L’amélioration et l’instauration de mesures favorisant la transparence et la participation citoyenne sont aussi misent en place :

  • Retour du mot du maire dans le MIM;
  • Début de la webdiffusion en direct des séances du conseil et des évènements spéciaux;
  • Formation d’un comité «Relations Citoyens»;
  • Maintien des avis publics dans les journaux et ajout de ceux-ci dans le système d’Alertes Citoyens;
  • À venir : modifications du site web pour faciliter l’accès à l’information, modifications du système de requête en ligne et implantation d’une plateforme de consultation publique.

Puis, il est devenu nécessaire de donner un nouvel élan à notre administration municipale.
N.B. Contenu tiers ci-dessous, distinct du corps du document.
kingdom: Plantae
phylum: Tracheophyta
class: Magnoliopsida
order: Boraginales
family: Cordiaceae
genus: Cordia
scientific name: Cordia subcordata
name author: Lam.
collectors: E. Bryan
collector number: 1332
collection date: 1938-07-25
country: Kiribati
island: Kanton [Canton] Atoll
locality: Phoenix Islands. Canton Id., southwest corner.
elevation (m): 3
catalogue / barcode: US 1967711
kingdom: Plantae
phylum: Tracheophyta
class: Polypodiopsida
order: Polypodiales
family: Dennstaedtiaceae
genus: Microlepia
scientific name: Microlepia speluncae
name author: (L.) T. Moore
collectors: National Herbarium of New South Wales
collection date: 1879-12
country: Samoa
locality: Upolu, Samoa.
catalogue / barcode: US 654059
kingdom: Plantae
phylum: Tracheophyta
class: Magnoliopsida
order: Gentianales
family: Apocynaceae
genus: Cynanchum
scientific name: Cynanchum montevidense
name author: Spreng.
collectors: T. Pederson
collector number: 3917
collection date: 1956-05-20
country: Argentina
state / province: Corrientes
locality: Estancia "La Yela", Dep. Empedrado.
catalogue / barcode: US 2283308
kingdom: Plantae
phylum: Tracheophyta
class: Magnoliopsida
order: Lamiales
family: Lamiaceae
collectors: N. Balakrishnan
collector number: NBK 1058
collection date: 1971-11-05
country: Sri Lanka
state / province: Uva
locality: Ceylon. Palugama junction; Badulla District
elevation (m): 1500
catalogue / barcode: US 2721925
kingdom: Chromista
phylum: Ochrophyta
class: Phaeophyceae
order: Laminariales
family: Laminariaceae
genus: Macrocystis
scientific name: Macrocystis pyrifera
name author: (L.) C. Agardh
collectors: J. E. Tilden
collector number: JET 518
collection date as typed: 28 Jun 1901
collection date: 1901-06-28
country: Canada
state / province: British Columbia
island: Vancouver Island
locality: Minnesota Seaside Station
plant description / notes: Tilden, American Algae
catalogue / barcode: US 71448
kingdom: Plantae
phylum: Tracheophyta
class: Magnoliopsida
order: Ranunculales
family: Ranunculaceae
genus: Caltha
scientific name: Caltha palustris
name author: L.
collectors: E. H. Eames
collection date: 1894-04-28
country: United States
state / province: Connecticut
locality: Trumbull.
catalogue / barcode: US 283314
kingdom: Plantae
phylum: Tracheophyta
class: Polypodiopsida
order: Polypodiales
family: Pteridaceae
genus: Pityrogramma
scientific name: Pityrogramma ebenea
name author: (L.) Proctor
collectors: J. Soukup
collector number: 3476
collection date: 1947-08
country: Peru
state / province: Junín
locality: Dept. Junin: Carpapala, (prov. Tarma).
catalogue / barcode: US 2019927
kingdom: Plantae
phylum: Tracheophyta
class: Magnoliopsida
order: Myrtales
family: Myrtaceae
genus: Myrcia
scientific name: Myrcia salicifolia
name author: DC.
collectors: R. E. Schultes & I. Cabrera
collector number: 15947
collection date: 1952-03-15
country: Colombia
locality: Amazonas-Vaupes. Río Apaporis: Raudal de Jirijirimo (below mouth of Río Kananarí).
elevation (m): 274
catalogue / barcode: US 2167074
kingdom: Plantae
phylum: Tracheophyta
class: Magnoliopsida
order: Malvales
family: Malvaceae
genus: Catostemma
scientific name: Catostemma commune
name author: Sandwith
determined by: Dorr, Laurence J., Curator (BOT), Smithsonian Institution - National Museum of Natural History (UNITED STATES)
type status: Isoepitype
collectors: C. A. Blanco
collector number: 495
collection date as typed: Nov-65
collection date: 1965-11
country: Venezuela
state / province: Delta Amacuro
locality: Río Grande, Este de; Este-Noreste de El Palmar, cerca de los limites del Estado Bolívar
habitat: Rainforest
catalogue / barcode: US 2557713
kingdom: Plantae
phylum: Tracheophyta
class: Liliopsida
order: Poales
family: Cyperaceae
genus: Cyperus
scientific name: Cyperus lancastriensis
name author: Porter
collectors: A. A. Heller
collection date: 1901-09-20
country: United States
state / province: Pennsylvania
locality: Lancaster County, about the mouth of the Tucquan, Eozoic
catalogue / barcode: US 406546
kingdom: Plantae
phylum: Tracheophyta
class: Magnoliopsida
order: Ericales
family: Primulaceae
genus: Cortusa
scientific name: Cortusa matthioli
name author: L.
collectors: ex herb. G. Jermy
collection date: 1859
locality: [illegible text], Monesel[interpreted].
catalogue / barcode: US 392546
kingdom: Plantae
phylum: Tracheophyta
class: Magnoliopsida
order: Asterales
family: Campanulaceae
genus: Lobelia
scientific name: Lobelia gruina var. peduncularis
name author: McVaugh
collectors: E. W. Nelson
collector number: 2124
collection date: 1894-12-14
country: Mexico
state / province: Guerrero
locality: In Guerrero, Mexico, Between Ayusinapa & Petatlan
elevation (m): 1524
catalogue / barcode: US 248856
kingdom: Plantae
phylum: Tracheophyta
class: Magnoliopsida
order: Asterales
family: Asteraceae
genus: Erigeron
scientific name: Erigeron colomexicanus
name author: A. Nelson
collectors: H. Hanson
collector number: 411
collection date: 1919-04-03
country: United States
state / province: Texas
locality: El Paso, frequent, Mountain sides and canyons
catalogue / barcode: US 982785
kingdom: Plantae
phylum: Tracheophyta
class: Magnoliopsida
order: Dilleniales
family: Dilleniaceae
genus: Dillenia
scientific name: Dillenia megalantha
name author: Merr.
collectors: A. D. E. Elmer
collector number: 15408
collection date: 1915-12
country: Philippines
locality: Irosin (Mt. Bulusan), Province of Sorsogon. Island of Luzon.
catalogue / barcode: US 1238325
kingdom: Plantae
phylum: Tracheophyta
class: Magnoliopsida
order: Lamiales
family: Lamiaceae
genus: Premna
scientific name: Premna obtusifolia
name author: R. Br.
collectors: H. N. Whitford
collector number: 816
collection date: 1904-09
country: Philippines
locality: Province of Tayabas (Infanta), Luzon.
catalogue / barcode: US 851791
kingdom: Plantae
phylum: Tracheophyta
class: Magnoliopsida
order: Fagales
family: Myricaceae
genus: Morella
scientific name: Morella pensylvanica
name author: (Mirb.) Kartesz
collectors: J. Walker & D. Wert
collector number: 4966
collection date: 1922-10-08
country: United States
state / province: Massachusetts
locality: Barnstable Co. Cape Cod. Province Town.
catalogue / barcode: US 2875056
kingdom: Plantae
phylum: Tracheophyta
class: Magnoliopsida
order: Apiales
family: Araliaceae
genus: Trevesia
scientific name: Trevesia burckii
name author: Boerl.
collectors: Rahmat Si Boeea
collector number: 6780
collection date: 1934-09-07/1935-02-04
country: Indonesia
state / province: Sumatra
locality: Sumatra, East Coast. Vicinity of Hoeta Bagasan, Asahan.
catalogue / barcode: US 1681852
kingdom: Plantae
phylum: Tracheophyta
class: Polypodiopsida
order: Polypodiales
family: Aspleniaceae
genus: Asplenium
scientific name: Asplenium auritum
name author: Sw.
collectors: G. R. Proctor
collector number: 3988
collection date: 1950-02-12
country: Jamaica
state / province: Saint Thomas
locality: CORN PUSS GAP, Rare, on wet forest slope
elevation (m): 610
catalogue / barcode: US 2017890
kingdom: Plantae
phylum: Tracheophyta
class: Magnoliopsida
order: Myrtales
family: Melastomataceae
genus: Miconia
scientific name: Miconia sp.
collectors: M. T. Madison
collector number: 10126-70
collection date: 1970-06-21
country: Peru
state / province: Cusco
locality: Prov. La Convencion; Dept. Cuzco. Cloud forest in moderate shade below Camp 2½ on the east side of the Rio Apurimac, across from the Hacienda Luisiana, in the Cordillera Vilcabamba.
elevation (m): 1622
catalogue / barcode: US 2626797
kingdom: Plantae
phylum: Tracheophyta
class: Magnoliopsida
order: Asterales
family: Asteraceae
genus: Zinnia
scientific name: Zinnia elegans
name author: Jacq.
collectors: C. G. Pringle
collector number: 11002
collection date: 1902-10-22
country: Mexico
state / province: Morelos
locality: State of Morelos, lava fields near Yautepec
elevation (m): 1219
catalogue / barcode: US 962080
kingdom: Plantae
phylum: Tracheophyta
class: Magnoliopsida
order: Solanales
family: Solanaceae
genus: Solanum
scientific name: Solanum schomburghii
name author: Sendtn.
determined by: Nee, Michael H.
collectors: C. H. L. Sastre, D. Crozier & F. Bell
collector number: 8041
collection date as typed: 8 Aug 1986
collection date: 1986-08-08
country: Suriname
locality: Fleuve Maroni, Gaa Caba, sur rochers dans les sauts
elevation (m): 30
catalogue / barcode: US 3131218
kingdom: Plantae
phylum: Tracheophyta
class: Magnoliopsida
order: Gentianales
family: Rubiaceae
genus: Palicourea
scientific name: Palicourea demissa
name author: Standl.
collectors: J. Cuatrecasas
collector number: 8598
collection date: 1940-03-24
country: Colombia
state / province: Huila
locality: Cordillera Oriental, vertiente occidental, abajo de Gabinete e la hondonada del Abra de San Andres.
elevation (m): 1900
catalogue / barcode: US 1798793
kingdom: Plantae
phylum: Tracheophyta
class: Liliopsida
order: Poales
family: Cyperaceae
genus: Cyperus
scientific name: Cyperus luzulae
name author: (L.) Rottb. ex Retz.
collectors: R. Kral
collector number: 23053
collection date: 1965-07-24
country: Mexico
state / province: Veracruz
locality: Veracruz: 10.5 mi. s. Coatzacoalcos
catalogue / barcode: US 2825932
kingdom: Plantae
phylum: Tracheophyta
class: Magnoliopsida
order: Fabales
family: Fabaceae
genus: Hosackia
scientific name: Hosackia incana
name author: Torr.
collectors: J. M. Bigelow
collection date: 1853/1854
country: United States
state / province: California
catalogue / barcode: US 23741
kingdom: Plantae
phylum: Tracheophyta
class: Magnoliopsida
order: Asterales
Appuyée par la direction générale par intérim, une nouvelle philosophie de gestion est établie et quelques services sont réorganisées afin de répondre aux nouvelles orientations.

La population demande à ses élus d’agir en bon conseil d’administration et de prendre des décisions à haut rendement économique.

C’est ainsi que plusieurs actions sont entreprises, comme :

  • Maximiser la portée de chaque dollar dépensé en ayant une vision long terme, en planifiant et en s’appuyant sur des études d’experts, en respectant les lois, en mettant la sécurité au premier plan, en ayant de bonnes pratiques en matière d’emprunt, en entretenant nos infrastructures, etc.;
  • Réviser notre politique de reconnaissance des organismes communautaires: plusieurs rencontres avec ceux-ci ont permis de comprendre leur mission et de bien orienter nos appuis;
  • Négocier une entente pour l’usage de la bibliothèque Roger-Lemelin de Cap-Rouge sans frais pour nos citoyens et sans coût pour la Ville;
  • Régler via la médiation certains litiges et éviter des frais et des honoraires exorbitants;
  • Représenter les citoyens de Saint-Augustin-de-Desmaures avec vigueur, tact et stratégie à travers les différentes instances décisionnelles, comme l’agglomération, ou au niveau provincial auprès de nos députés et ministres.

Voilà!

Ce fut une année bien occupée, mais combien plaisante et valorisante, entouré de collègues et de professionnels dévoués et engagés.

On continue…

Fin d’association entre la Ville et M. Doré

Hier soir, en séance extraordinaire sans préavis*, j’ai voté, tout comme l’ensemble de mes collègues, « POUR » l’acceptation de l’entente mettant fin à l’association entre la Ville et M. Robert Doré.

Cette décision est mûrement réfléchie et s’explique très simplement ainsi:

  • Nouveau Conseil;
  • Nouvelle Gouvernance;
  • Nouvelle Philosophie de Gestion.

*Une séance extraordinaire sans préavis, ou plutôt sans avis de convocation, est une mesure prévue à l’article 325 de la Loi sur les cités et villes.  Elle a été utilisée exceptionnellement afin d’entériner l’entente sans délai et pour éviter une pause dans le fonctionnement de la Ville et du Conseil.